* **JOB**
When the line with "Page size: 1275x1650." appears below, start repeating lines exactly, and keep going through the line with "Identify the document elements. Format: label text..."; add nothing outside that span.

***** GIVEN DATA *****

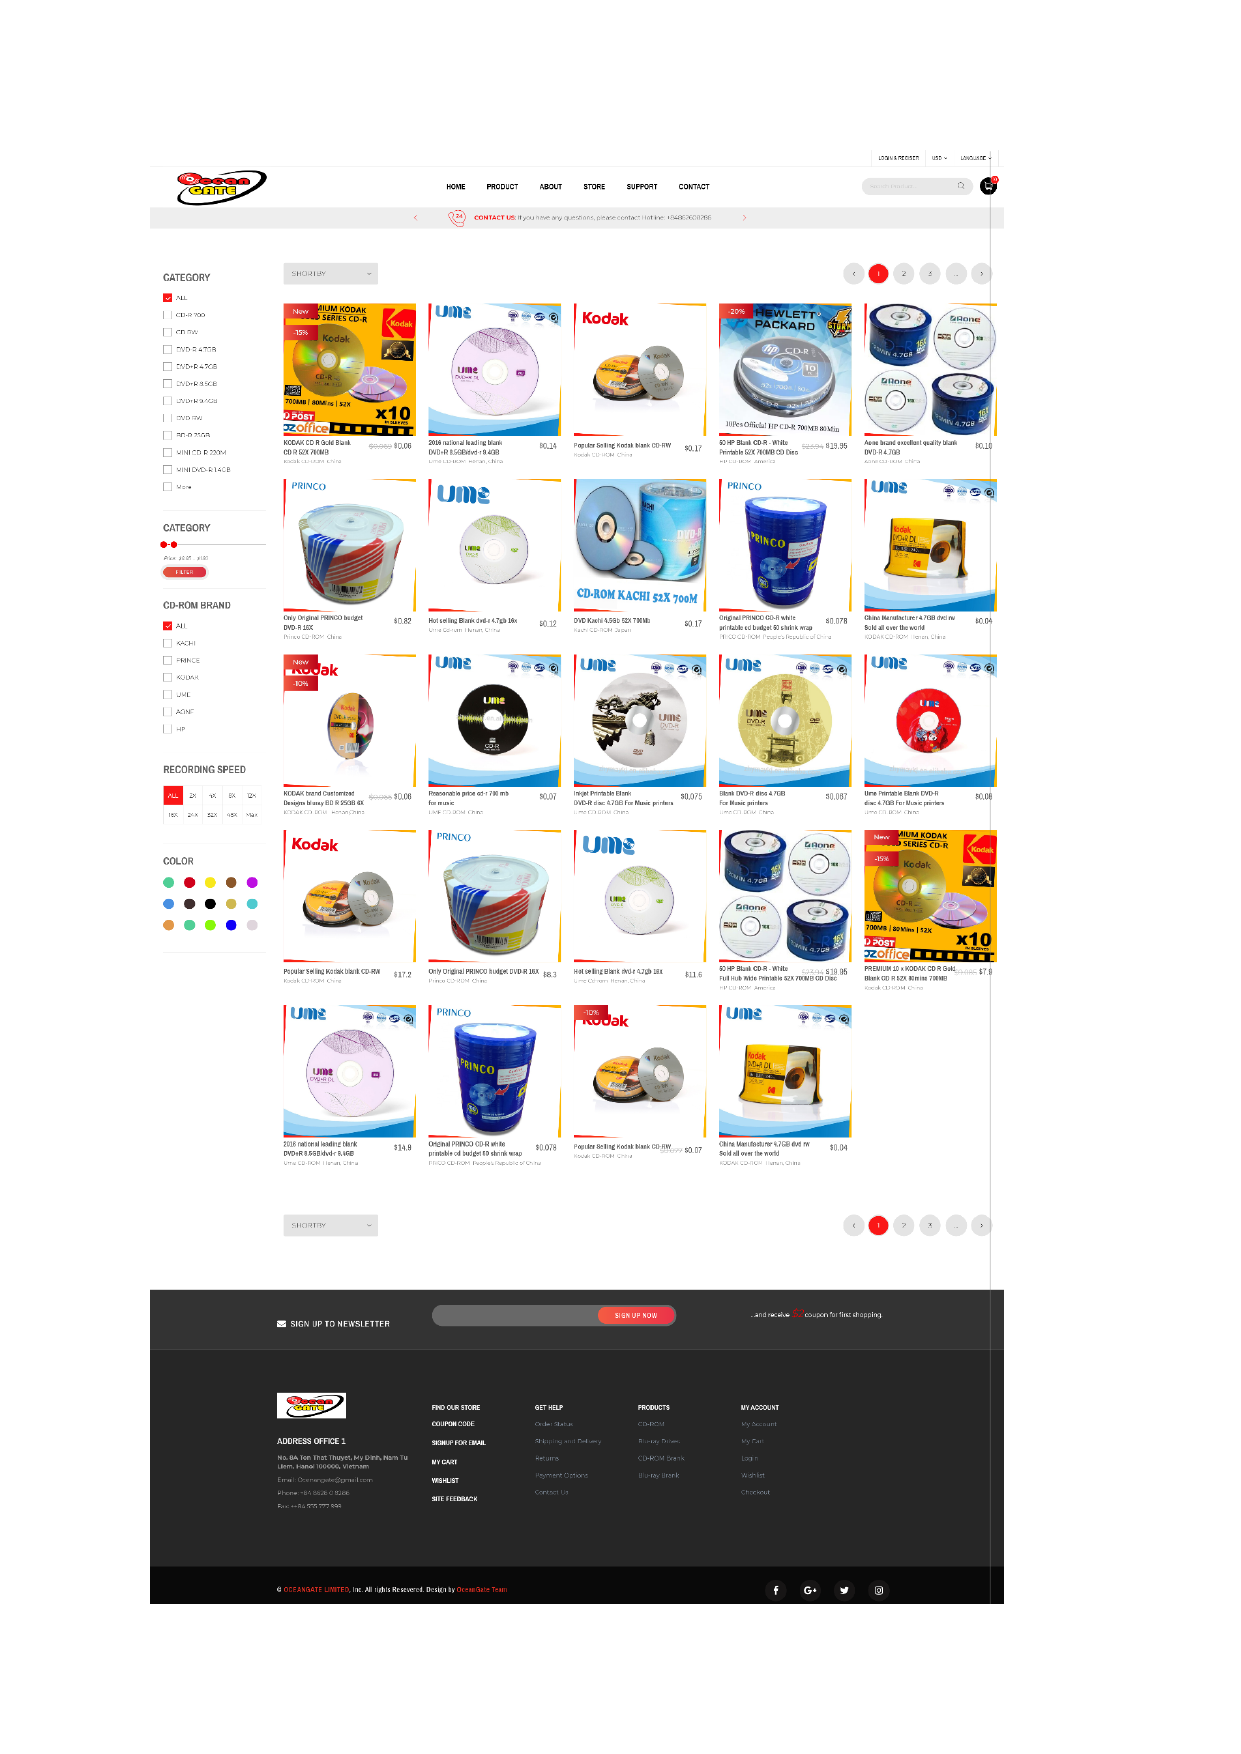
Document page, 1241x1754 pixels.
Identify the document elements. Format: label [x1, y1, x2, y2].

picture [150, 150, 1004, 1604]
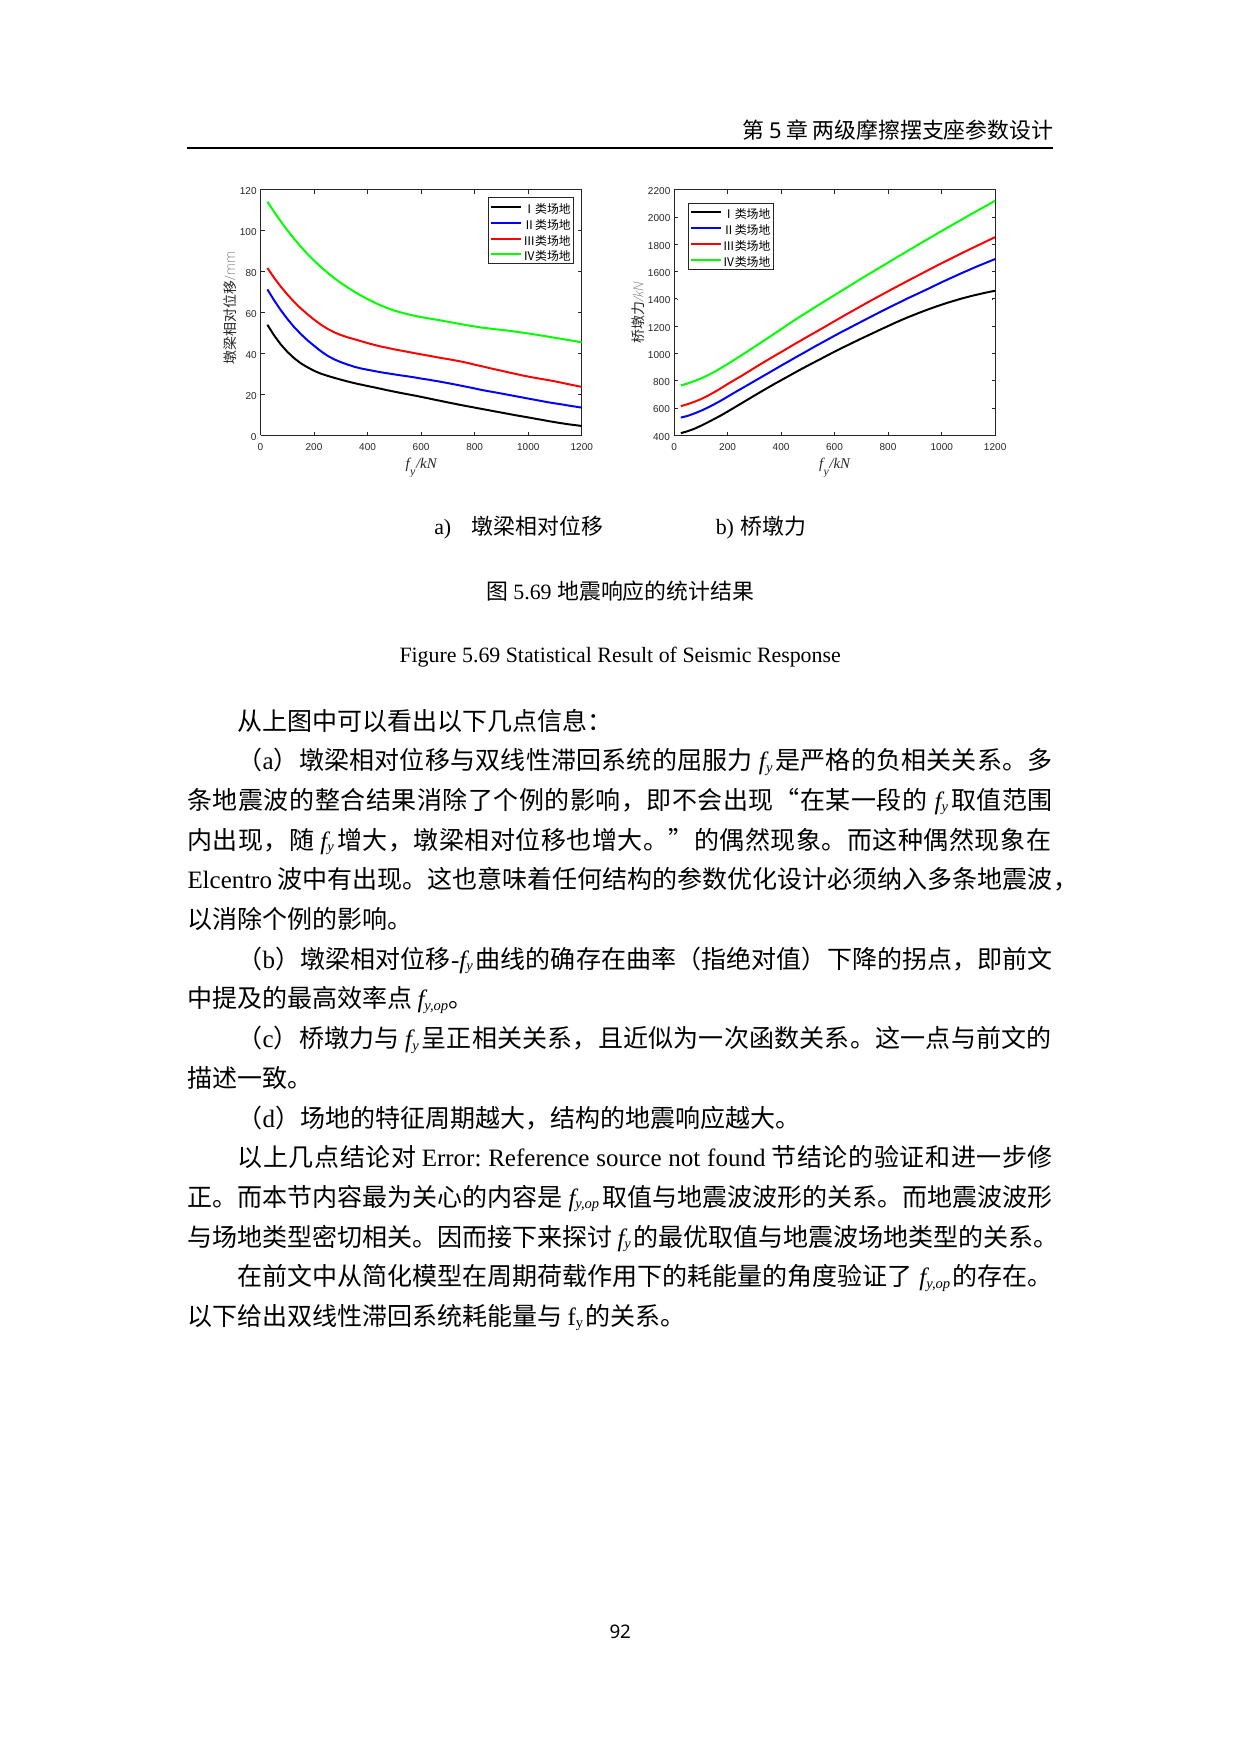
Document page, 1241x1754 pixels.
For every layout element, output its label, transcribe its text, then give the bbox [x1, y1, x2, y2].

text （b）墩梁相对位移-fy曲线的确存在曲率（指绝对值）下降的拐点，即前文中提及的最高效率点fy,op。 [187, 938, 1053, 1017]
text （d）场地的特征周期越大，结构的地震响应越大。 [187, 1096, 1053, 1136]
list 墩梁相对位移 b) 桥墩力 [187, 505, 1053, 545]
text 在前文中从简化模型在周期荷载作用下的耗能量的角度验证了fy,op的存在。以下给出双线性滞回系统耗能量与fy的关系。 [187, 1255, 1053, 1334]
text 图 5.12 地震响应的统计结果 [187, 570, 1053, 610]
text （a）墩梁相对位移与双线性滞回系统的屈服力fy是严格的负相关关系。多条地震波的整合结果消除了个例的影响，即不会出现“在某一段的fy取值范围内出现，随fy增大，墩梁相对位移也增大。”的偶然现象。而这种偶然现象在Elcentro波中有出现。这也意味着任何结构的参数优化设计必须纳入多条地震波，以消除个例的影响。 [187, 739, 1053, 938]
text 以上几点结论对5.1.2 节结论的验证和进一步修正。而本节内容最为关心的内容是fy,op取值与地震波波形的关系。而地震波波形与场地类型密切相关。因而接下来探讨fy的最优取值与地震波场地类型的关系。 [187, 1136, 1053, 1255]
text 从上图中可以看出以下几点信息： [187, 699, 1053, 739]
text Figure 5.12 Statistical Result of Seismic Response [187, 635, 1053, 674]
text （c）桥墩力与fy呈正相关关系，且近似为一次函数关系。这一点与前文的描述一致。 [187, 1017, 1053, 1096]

*****
***** GIVEN DATA *****

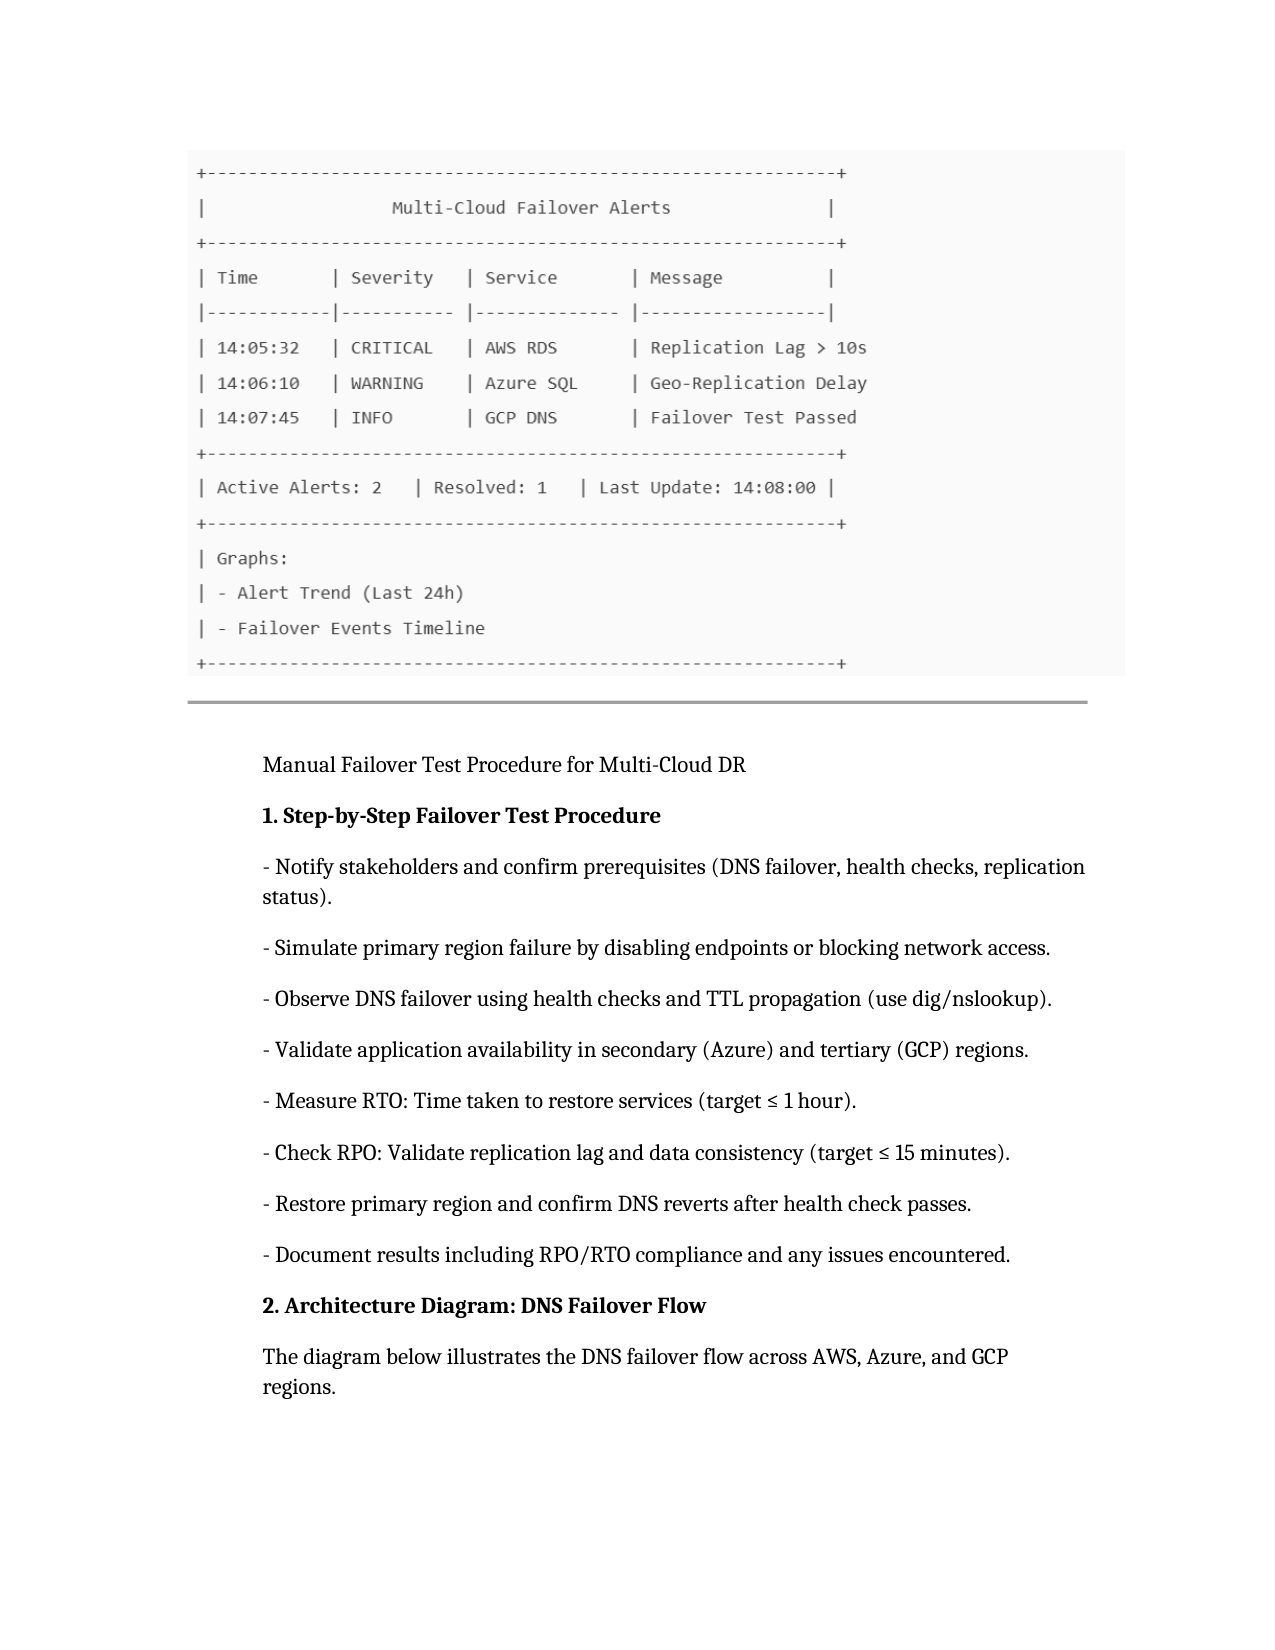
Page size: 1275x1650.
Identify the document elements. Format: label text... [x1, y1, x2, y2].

*****

* **SOLUTION FOR THIS TASK**
Page size: 1275x1650.
Identify the document elements. Format: label text... [x1, y1, x2, y2].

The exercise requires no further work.